News & Analysis

India’s Digital Stack Gets Global Demand

India’s experiments with expanding public digital infrastructure, starting with Aadhar, moving along to UPI and culminating in the digital transformation of eCommerce through ONDC is finding favor at a global level. In fact, seven countries are on the verge of signing up to use India Stack’s public infrastructure solutions. 

A report published in the ET quoted IT Minister Rajeev Chandrasekhar as saying that the agreements would be signed during the World Government Summit scheduled at Dubai on February 13 where more than 140 participating countries would be present. The report further quoted sources to state that most countries found DigiLocker, the secure cloud-based platform capable of storing and sharing verified government-issued documents. 

 

Already some platforms are fetching interest

Some of the other platforms that garnered interest include the modular open source identity platform that is the backbone behind Aadhar, the unified payments interface that decentralized payments, the covid-19 health stack, the digital infrastructure for knowledge sharing and the national digital education architecture – both involved in streamlining the knowledge economy. 
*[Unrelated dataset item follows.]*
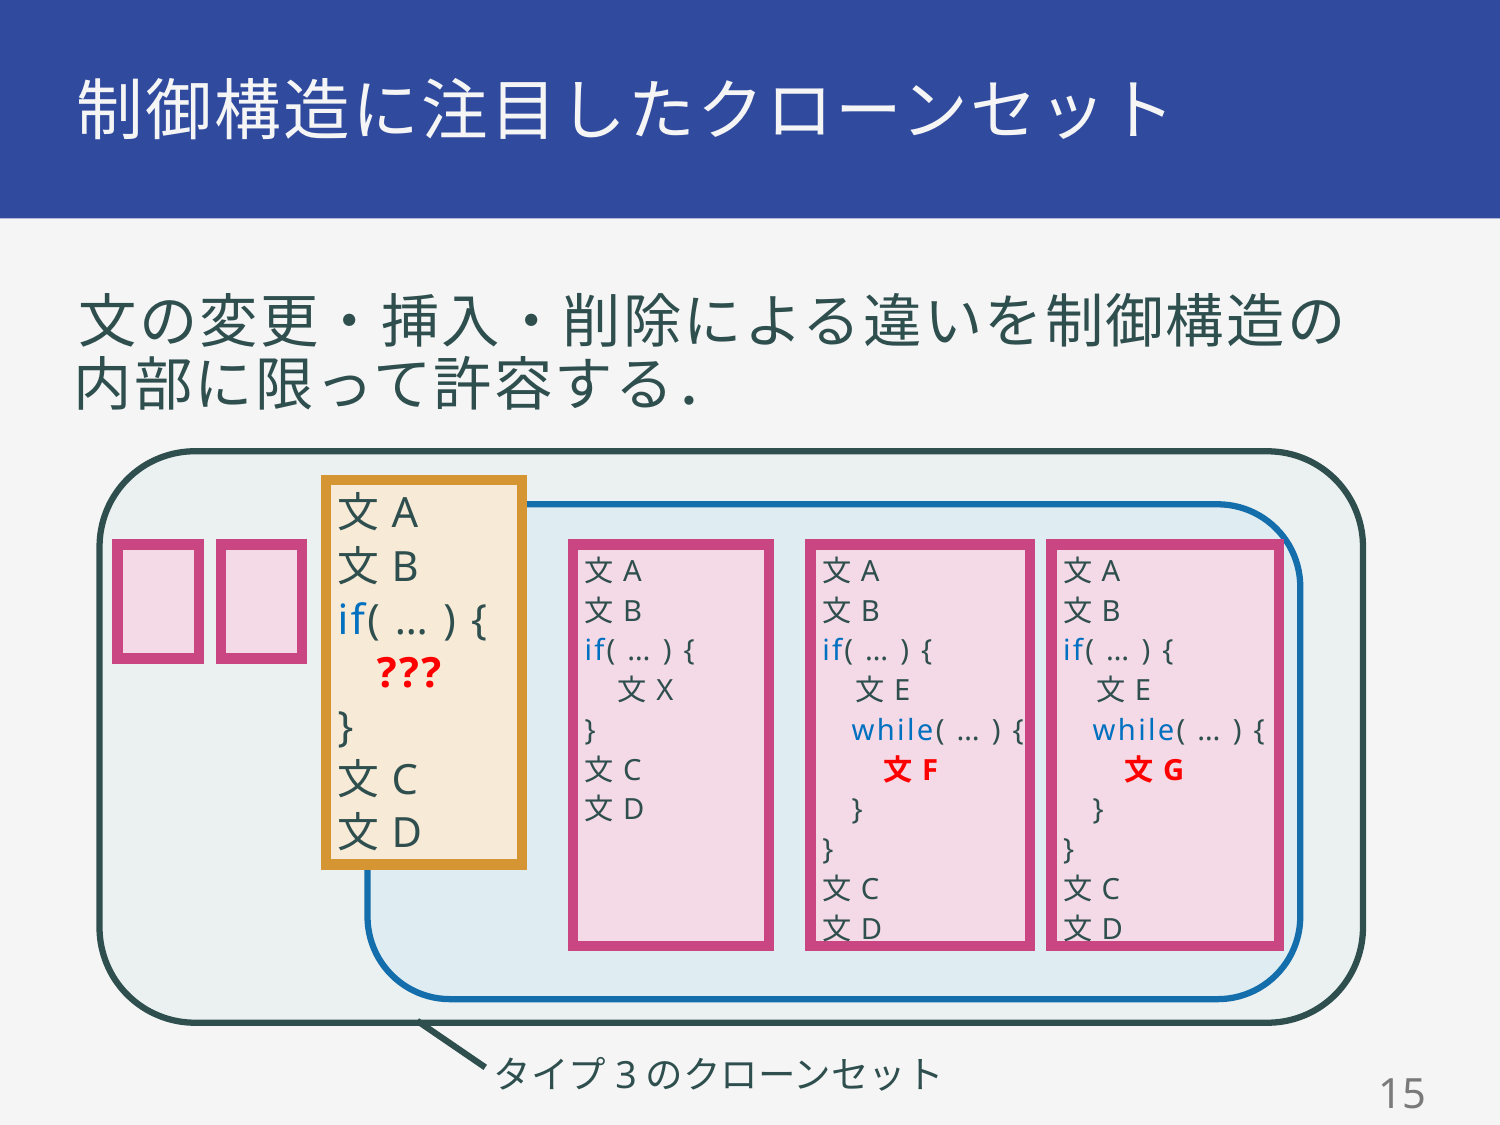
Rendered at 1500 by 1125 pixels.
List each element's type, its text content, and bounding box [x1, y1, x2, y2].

text_box [117, 543, 200, 660]
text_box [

The IT Minister also told media representatives that a developers’ conference starting today is also hosting foreign embassies, startups, state and central government representatives as well as app developers and system integrators. He said this would help countries intending to use India Stack but do not have the digital infrastructure or know-how to implement on top of it.  

The Minister further made the point that India would offer certification courses to create and train certified developers and system integrators who can help other countries integrate their existing digital infrastructure with the APIs of various digital public goods that form the India Stack. 

The article quoted sources to state that France, Dubai and Singapore had already evinced plans to use UPI, which has also been offered to all central banks across the world. Agreements with the regulators of these countries would kickstart the real activity around use of digital stack and in case financial institutions or regulators are interested, Indian companies and app developers could follow where the UPI goes.